Unexpected Transitions.


I turned 60 this year. I knew that milestone was coming. I was ready for it. I was not ready for all the other transitions 2021 would bring.

A chronic disease diagnosis, an unexpected job and career change, losing my best friend to cancer. These unforeseen shifts made this one of the most challenging years of my life. I had never personally experienced any of these types of events before. My faith was tested, my perspectives were challenged, and my emotions were deeply conflicted.

I found myself dipping deep into the reservoir of resources within me and around me to help me navigate these new waters. I am now more keenly aware of how blessed I am to have experiences and relationships that have poured into me over the years that I could draw upon to get me through these new challenges, including the experiences and relationships from MEA years ago in 2019.

Ironically, I have guided dozens or even hundreds of others through similar storms. I was a pastor for 37 years.

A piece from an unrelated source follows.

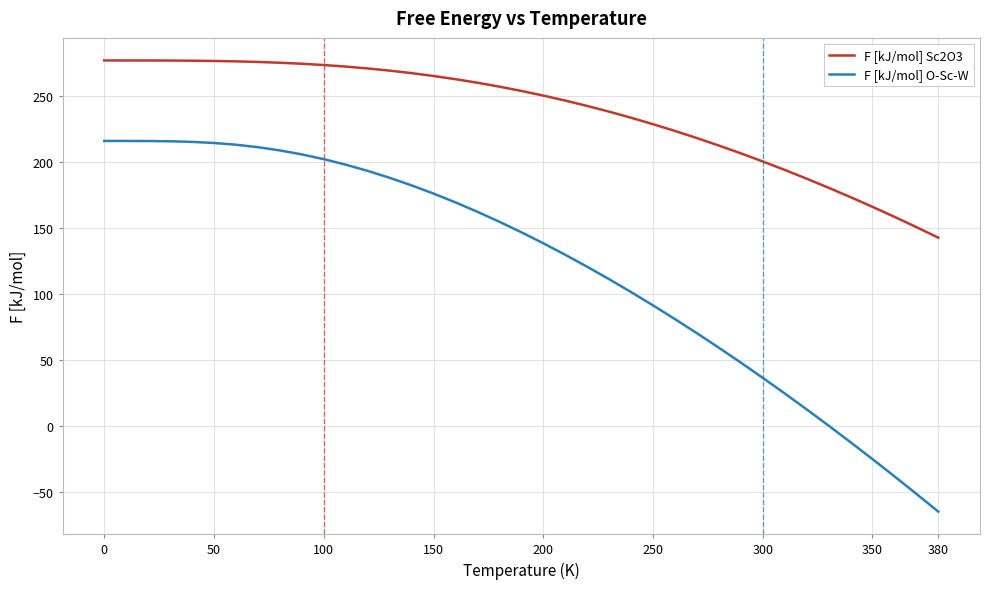

What is the maximum value shown in the chart?

277.3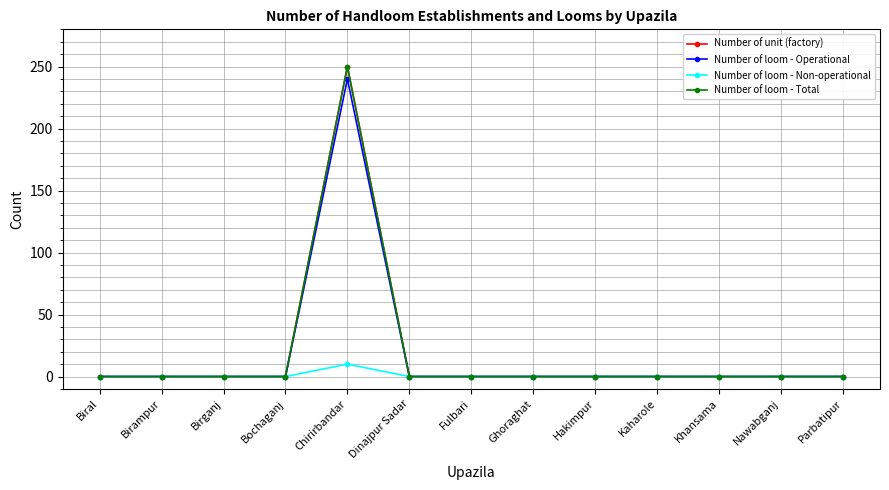

Is the value of Number of loom - Total at Kaharole greater than the value of Number of loom - Non-operational at Dinajpur Sadar?

No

I am very experienced at listening, comforting, supporting, and offering counsel to others facing health issues, unexpected life circumstances, and loss. However, personally, I have been blessed with excellent health, I have never been asked to leave a job, and I haven’t experienced the loss of someone intimately close to me since my grandparents died several years ago.

I was a college athlete. I work out regularly, eat healthily, and stay very fit. There is no history of serious health issues in my family. So, I thought the tremor in my right hand that developed late last year was the result of stress as I helped lead our church through some very challenging times resulting from several factors including the pandemic. When I finally decided to visit a neurologist to confirm my self-diagnosis, I was not prepared to hear his confident assessment that I have Parkinson’s Disease. Thankfully, medication is keeping my symptoms in check and it appears that its progression is very slow in my case.

I had been a pastor at the same church for 26 years. It was a large church and I had been the Executive Pastor for 15 years. I had recently overseen the five-year development plan of the Senior Pastor’s successor. The transition of leadership took place in the middle of 2020 with the intention that I would serve as a mentor to this young developing leader for the next five years or so, at which time I would find my own successor.

So, I was blindsided by the new leader’s decision to eliminate my position and move the church in a new direction. I was also left in the precarious place of being almost 60 and jobless, with a resumé that included only pastoral ministry in a church. Amazingly, a casual acquaintance who is a CEO and was familiar with my circumstances invited me to join his company. I am now working for a growing company in the corporate world after 37 years of working in a church. This is not an easy transition, but one that is strangely bringing me new life and joy as I seek how I can have the greatest impact in my new role.

While I was processing and adjusting to these new realities, my best friend was fighting for his life. He was diagnosed late last year with a very aggressive and deadly cancer. He bravely faced down chemotherapy and radical surgery to extend his life against grim odds. We encouraged and supported one another through our parallel journeys. Sadly, the odds proved to be accurate, and cancer took him from his family and from me less than a year after his diagnosis. The timing and circumstances of his death brought about a poignant intersection of my personal life transitions. On my 60th birthday, I entered the church where I had served for 26 years for the first time since leaving eight months earlier, to speak at my best friend’s funeral. I felt like a complete stranger, but I felt like I was home. I have never felt such an internal conflict of emotions.

So, as 2021 draws to a close and I reflect on these life-altering events, I am grateful for the reservoir, or the Wisdom Well, that was available to me. This included old and new relationships, and a mindset shift that was the result of being at MEA nearly three years ago. My compadres from my cohort have walked through some of these waters with me, listening and encouraging me. And two big takeaways from MEA for me have been on sticky notes on my desk since I returned from Baja: “I do not need to be a pastor in a church to fulfill my calling, purpose, or destiny.” And “I will take action to transition to my next vocation.”

transition

That encouragement and mindset helped me to respond to all these unexpected transitions by choosing to feel blessed rather than bitter. I am blessed to have had great health all my life. I am blessed to have served at a great church for many years. I am blessed to have had such a great friend for many years.

The new year is almost here. I obviously do not know what it will hold for me, but I know that there is a deep well—a reservoir—accessible to me from which I can draw wisdom and perspective and strength. That well is full of people, experiences, lessons, truth, hope. Regardless of what 2022 brings, I will choose to feel blessed.

Chris Shore lives in Noblesville, IN, a northeast suburb of Indianapolis, and is married to his high school sweetheart (celebrating 40 years next June). He has four children and four grandchildren. After a 37-year career as a pastor, Chris entered the corporate world as an Organizational Effectiveness Consultant with iA (Innovation Associates) in Indianapolis and will transition to a full-time role this month. He attended MEA in March 2019 and returned for Alumni Week in the summer of 2019.